2. Exogenous addition of LMW‑HA (100 kDa) to young fibroblasts will recapitulate the aggregate phenotype, while enzymatic removal of HA fragments with hyaluronidase will reduce aggregates in aged cells.
3. Blocking CD44 or TLR4 signaling (using antibodies or small‑molecule inhibitors) will attenuate both the inflammatory response and the formation of amyloid‑like aggregates.
4. Enhancing proteasome activity (e.g., with sulforaphane) or overexpressing HSP70 will suppress aggregate formation despite persistent HA fragment presence.

Experimental Approach

• Cell model: Primary human dermal fibroblasts from donors <30 y (young) and >65 y (aged).
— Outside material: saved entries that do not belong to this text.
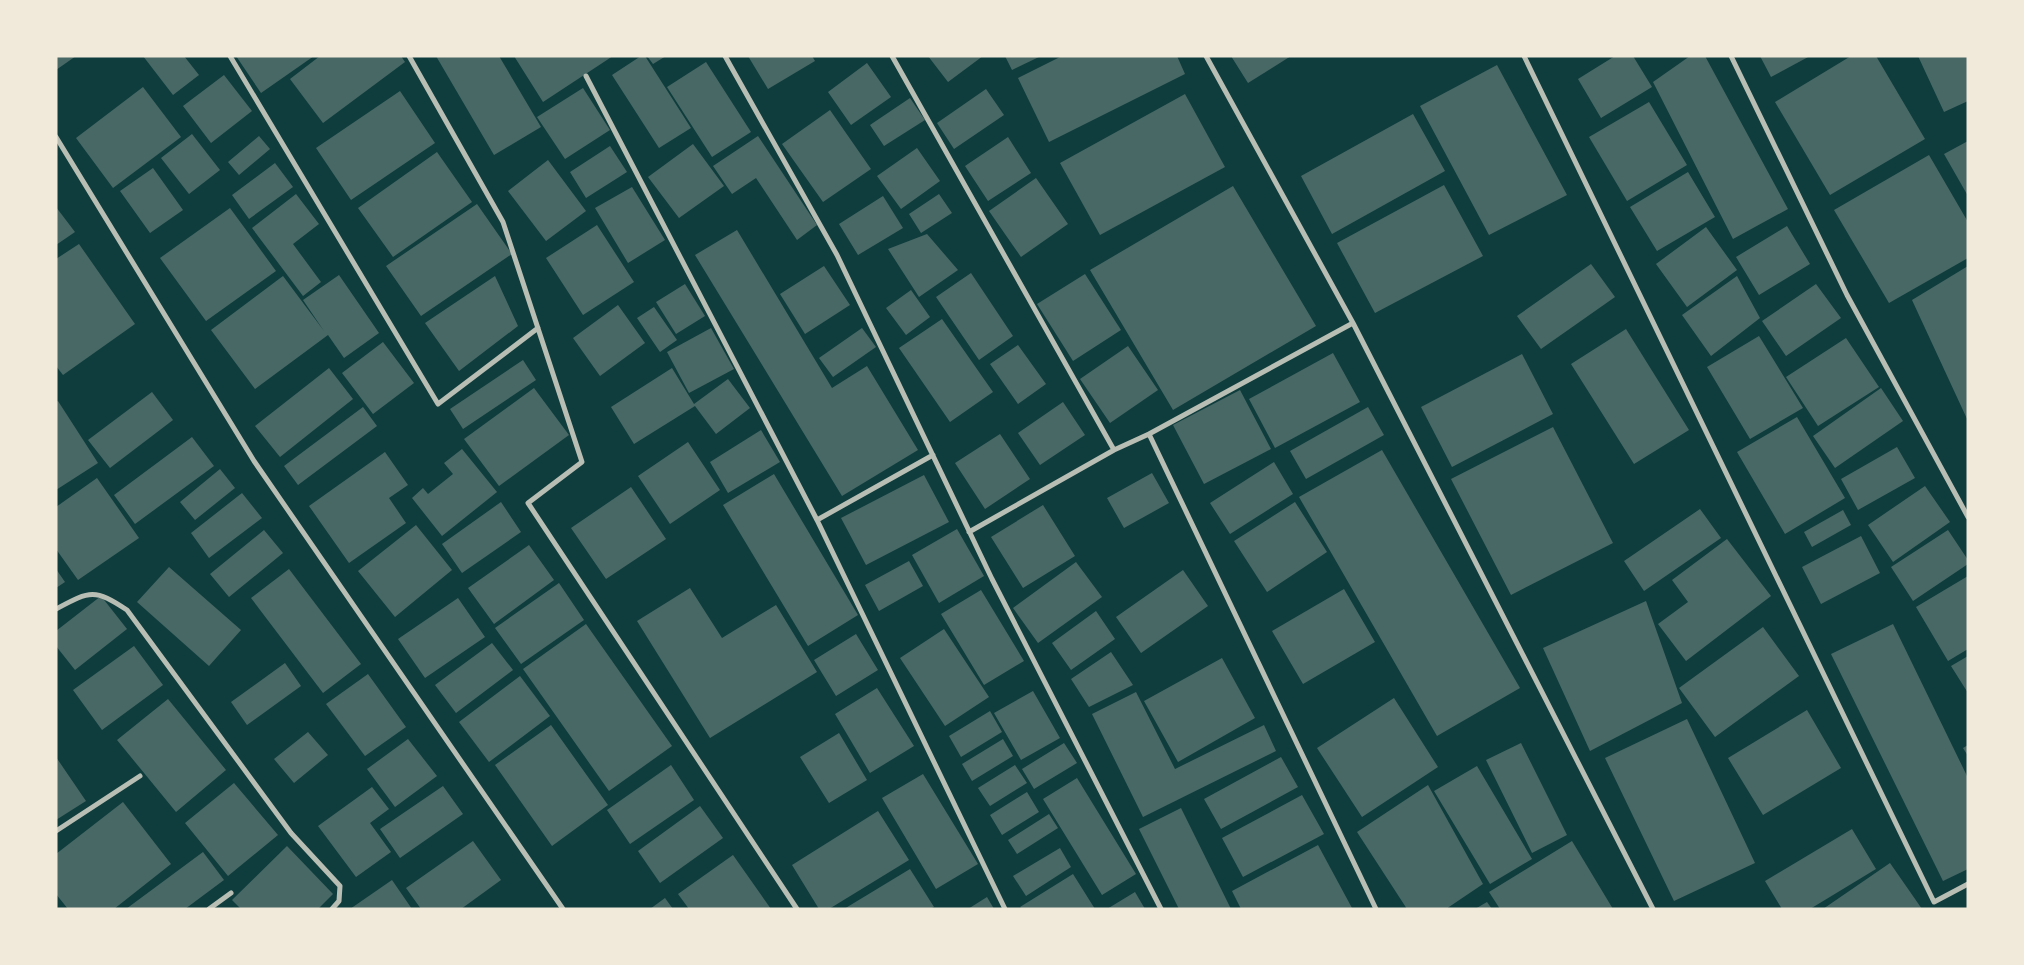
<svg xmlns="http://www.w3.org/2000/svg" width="2024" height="965" font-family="'Nunito Sans',sans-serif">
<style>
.building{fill:#486865}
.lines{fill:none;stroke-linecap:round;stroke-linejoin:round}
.minor{stroke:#b8beb3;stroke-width:5}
</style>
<rect width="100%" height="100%" fill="#0f3d3e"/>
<!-- building -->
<path class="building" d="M56,56H76L56,70Z
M143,56H184L199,75L173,95Z
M236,56H314L261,93Z
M320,56H401L405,62L323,123L290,79Z
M436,56H499L541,127L494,155Z
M514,56H613L543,102Z
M641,56H645L691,128L659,148L612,75Z
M647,56H666L653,64Z
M748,56H812L815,61L768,89Z
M928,56H983L948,82Z
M1005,56H1041L1012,70Z
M1062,56H1177L1185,74L1049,142L1018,78Z
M1231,56H1291L1248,83Z
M1615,56H1633L1652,87L1601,118L1578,79Z
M1690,56H1705L1788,209L1733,239L1653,82Z
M1760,56H1810L1771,77Z
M1851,56H1876L1925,139L1830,195L1775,102Z
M1918,56H1968V101L1944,112Z
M706,62L751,132L712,157L667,87Z
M867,63L891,97L851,125L828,92Z
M1497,65L1567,195L1489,235L1420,106Z
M224,75L252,111L211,143L183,106Z
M143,87L181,137L113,188L76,138Z
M583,88L610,130L565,159L537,117Z
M986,89L1004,115L954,149L937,123Z
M400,91L435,143L351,200L316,148Z
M1185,94L1225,167L1100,235L1060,163Z
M910,98L925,120L884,146L870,125Z
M1649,102L1687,165L1627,201L1589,137Z
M830,110L871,169L823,202L782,144Z
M1413,114L1445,171L1332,234L1301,176Z
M192,134L220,170L189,194L161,158Z
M259,136L270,149L239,175L228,162Z
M758,136L817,225L797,240L756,178L732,194L713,166Z
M1008,137L1031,173L988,201L965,166Z
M1968,141V196L1944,154Z
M693,144L724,186L679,218L648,177Z
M610,146L627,172L586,198L570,172Z
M917,148L940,181L901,209L877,176Z
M437,152L472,202L393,257L358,208Z
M1929,155L1968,222V258L1889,303L1834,210Z
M548,160L586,211L546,241L508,191Z
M275,163L293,187L249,219L232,195Z
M153,168L183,210L150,233L120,191Z
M1688,172L1715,217L1657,251L1630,207Z
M1036,178L1068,224L1021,257L989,211Z
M1444,185L1483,256L1375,313L1337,243Z
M1233,186L1316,326L1173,410L1090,270Z
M632,187L665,240L628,263L595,208Z
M296,194L319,224L293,244L321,282L303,296L252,228Z
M939,194L952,213L921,233L909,214Z
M883,196L903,228L858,255L839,224Z
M477,204L512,254L421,316L386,266Z
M56,207L75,232L56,245Z
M230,208L276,271L206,321L160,258Z
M597,225L634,282L583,315L546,258Z
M1787,226L1810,264L1759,295L1736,257Z
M1706,227L1737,270L1687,307L1656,264Z
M737,230L832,388L867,366L918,450L842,496L695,255Z
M927,234L958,270L919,297L888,249Z
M79,244L135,324L63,375L56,366V259Z
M1591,264L1615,297L1541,349L1517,316Z
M824,266L850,305L805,334L780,294Z
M1968,266V421L1912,300Z
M971,273L1013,336L979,360L936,297Z
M1085,274L1121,330L1073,361L1037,304Z
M339,275L379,333L344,358L328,335L255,389L211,330L283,276L324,331L303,300Z
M495,276L518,326L459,371L425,323Z
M1737,276L1760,318L1711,356L1682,315Z
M685,284L705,316L676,334L656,302Z
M1816,284L1841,318L1786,356L1762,321Z
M911,290L930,317L906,335L886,308Z
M618,305L645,343L600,376L573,338Z
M654,307L677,340L660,352L637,318Z
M942,319L993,392L950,422L899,348Z
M711,328L734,369L689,393L667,352Z
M862,328L876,347L833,377L819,358Z
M1626,329L1689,430L1634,464L1571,364Z
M1759,336L1803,408L1750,439L1707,367Z
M1846,338L1879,387L1818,426L1786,377Z
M383,342L414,383L373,414L342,373Z
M1018,345L1046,384L1018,404L990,364Z
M1128,346L1158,390L1110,423L1080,379Z
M1333,353L1360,402L1275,448L1249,399Z
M1522,354L1553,414L1452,467L1421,407Z
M523,360L536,380L463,429L450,409Z
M329,368L353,399L280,457L255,426Z
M672,368L694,404L728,379L750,408L716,434L695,406L634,444L611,407Z
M534,388L569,435L499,486L464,439Z
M1881,388L1903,421L1835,468L1813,436Z
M1240,390L1271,449L1204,484L1173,425Z
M152,392L173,420L110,468L88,440Z
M58,401L98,463L56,490V402Z
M1063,402L1085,435L1040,465L1018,433Z
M363,407L377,426L298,485L284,466Z
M1368,407L1384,435L1306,479L1290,451Z
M1797,417L1845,498L1785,534L1737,452Z
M1553,427L1613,543L1511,595L1451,479Z
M761,430L780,462L728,493L710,462Z
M1000,434L1030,479L985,509L955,463Z
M192,437L214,466L135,524L114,495Z
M688,442L720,490L670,524L638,476Z
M1897,447L1915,478L1858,510L1841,479Z
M462,449L497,492L442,536L412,498L423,488L428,494L453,474L444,463Z
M1382,450L1520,688L1437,736L1299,497Z
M385,452L408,485L389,498L406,523L349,563L309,506Z
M1274,462L1293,494L1230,534L1210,503Z
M220,469L235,488L195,520L180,502Z
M1152,473L1169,503L1124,528L1107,498Z
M774,474L858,615L808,646L723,505Z
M924,475L949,522L866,565L841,518Z
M97,478L139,538L78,580L56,549V507Z
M1925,486L1950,522L1893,562L1868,525Z
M631,487L666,539L606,579L571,528Z
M242,493L262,518L209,558L191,533Z
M501,502L521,532L462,573L442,544Z
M1295,502L1327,552L1267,592L1234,541Z
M1043,505L1075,556L1023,588L991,537Z
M1700,509L1721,538L1644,591L1624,561Z
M1843,510L1851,525L1812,547L1804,532Z
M416,525L452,570L395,617L358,571Z
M957,529L984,576L939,603L912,555Z
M264,530L283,553L229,597L210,574Z
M1948,530L1968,560V564L1913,601L1891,567Z
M1861,536L1880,573L1821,604L1802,567Z
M1727,539L1771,596L1686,661L1658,624L1688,602L1672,580Z
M529,545L554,580L494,624L468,588Z
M909,561L923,586L879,611L865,585Z
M1076,562L1102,597L1038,643L1013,608Z
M169,567L241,630L209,666L137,602Z
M56,569L65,582L56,588Z
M289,569L361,664L323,693L251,598Z
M1183,570L1208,606L1141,653L1116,617Z
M1968,576V649L1948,661L1916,607Z
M559,583L584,620L521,664L495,628Z
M690,588L722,638L776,605L817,672L710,738L637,621Z
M1344,589L1375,642L1303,684L1272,631Z
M981,590L1024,661L984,685L941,614Z
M101,596L127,629L75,670L56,646V631Z
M458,598L485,637L425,678L398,639Z
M1646,601L1682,703L1590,751L1543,648Z
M1096,611L1115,639L1071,670L1052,643Z
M586,624L672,746L609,791L523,669Z
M1893,624L1968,778V869L1943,881L1831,654Z
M1763,627L1799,676L1715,737L1679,688Z
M944,629L989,697L945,726L900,658Z
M856,634L878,670L836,696L814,660Z
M492,643L513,670L456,713L435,685Z
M134,646L163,685L102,730L73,690Z
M1111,652L1133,685L1089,707L1071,679Z
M1968,656V693L1951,666Z
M1222,658L1255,718L1178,762L1144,701Z
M285,663L301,686L247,725L231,702Z
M368,674L406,727L365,756L326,704Z
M520,676L550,716L489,762L459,722Z
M877,688L914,746L870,773L835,714Z
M1033,691L1060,738L1021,760L994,713Z
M1136,692L1175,769L1264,725L1276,751L1143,817L1092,714Z
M1394,698L1438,767L1362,817L1317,748Z
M168,699L226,770L176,812L117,740Z
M1807,710L1841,768L1763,815L1728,758Z
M990,711L1002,732L961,757L949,736Z
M1687,719L1755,863L1674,901L1605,758Z
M551,725L608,805L552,846L495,765Z
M308,732L328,755L294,783L274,759Z
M839,733L867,780L829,803L800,757Z
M408,739L437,776L395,807L367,769Z
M1003,739L1013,756L972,781L962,764Z
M1064,743L1077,763L1034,789L1022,769Z
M1521,743L1567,835L1532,853L1486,760Z
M1968,745V756L1963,748Z
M56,757L86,801L56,820Z
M1281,757L1298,787L1221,829L1204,799Z
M671,765L694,800L630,844L607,810Z
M1015,765L1027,783L990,806L978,788Z
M1477,766L1532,859L1490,884L1434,791Z
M923,774L978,864L936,889L882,798Z
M1077,778L1136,874L1102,895L1043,799Z
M234,783L278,835L228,876L185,823Z
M1428,785L1483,884L1446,909H1407L1357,832Z
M443,786L463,814L400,858L380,829Z
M372,787L389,809L370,823L391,852L356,877L318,826Z
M1027,792L1039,812L1002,835L990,815Z
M1302,795L1324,834L1243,877L1222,838Z
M123,802L171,864L114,909H68L56,894V854Z
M700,806L723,838L660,883L638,851Z
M1181,808L1231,909H1179L1139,829Z
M878,811L909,860L829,909H819L792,865Z
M1049,814L1058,828L1017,854L1008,840Z
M1852,829L1876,869L1810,909H1782L1765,881Z
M473,841L501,880L461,909H421L406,888Z
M1572,841L1613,909H1500L1489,892Z
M1318,845L1352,908L1241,909L1232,891Z
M287,846L333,894L318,909H241L232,900Z
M1060,848L1071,867L1026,896L1013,876Z
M203,852L224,880L185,909H126Z
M733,855L771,909H689L678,894Z
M1890,863L1922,909H1823Z
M910,869L934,907L930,909H844Z
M1073,874L1095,909H1022L1020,907Z
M392,880L412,909H350Z
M1135,892L1145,909H1107Z
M987,897L994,909H968Z
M665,898L673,909H650Z
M1487,902L1492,909H1475Z"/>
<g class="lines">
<!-- minor -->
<path class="minor" d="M230,56L438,404L538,328
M409,56L503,222L582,462L528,503L797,909
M725,56L837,255L992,579L1161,909
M892,56L1114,450
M1206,56L1353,323L1653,909
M1524,56L1934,902L1968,884
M1731,56L1847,295L1968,517
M586,76L817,520L933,455
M56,137L254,461L563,909
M1353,323L1149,434L1376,909
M817,520L1005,909
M969,532L1114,450L1149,434
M56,609C90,591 94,588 127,610L291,833L340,886L339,901L332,909
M56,831L140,776
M209,909L231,893"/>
</g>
<!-- border -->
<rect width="2024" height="965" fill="none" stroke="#f1e9da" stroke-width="115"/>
</svg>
Culture under standard conditions.
• HA fragment modulation: Treat cells with recombinant HYAL2 to degrade HA, or with purified LMW‑HA (50‑250 kDa) to increase fragments.
• Read‑outs:
  • Soluble vs. insoluble protein fractionation followed by SDS‑PAGE and western blot for ubiquitin, p62, and known aggregation‑prone proteins (e.g., SOD1, α‑synuclein).
  • Filter‑trap assay and Thioflavin‑T fluorescence to detect amyloid‑like aggregates.
  • Immunofluorescence for co‑localization of HA (using HA‑binding protein probe) and aggregate markers.
  • ELISA for IL‑6, IL‑8, ROS (DCFDA), and surface A2aR levels (flow cytometry).
  • Proteasome activity assay (LLVY‑AMC).
• Interventions: CD44 blocking antibody, TLR4 antagonist (TAK‑242), A2aR agonist (CGS‑21680), proteasome activator (sulforamide), HSP70 overexpression via lentivirus.

Potential Implications

If validated, this hypothesis reframes HA‑driven inflammation not merely as a parallel age‑related process but as a upstream trigger that forces the proteostasis network into a protective, aggregation‑based ‘last resort’. Therapeutically, targeting HA fragment signaling (e.g., with hyaluronidase mimetics or CD44/TLR4 blockers) could prevent the shift toward pathological aggregation in skin and possibly other tissues where HA turnover is altered, opening a new avenue for ameliorating age‑associated proteotoxic diseases.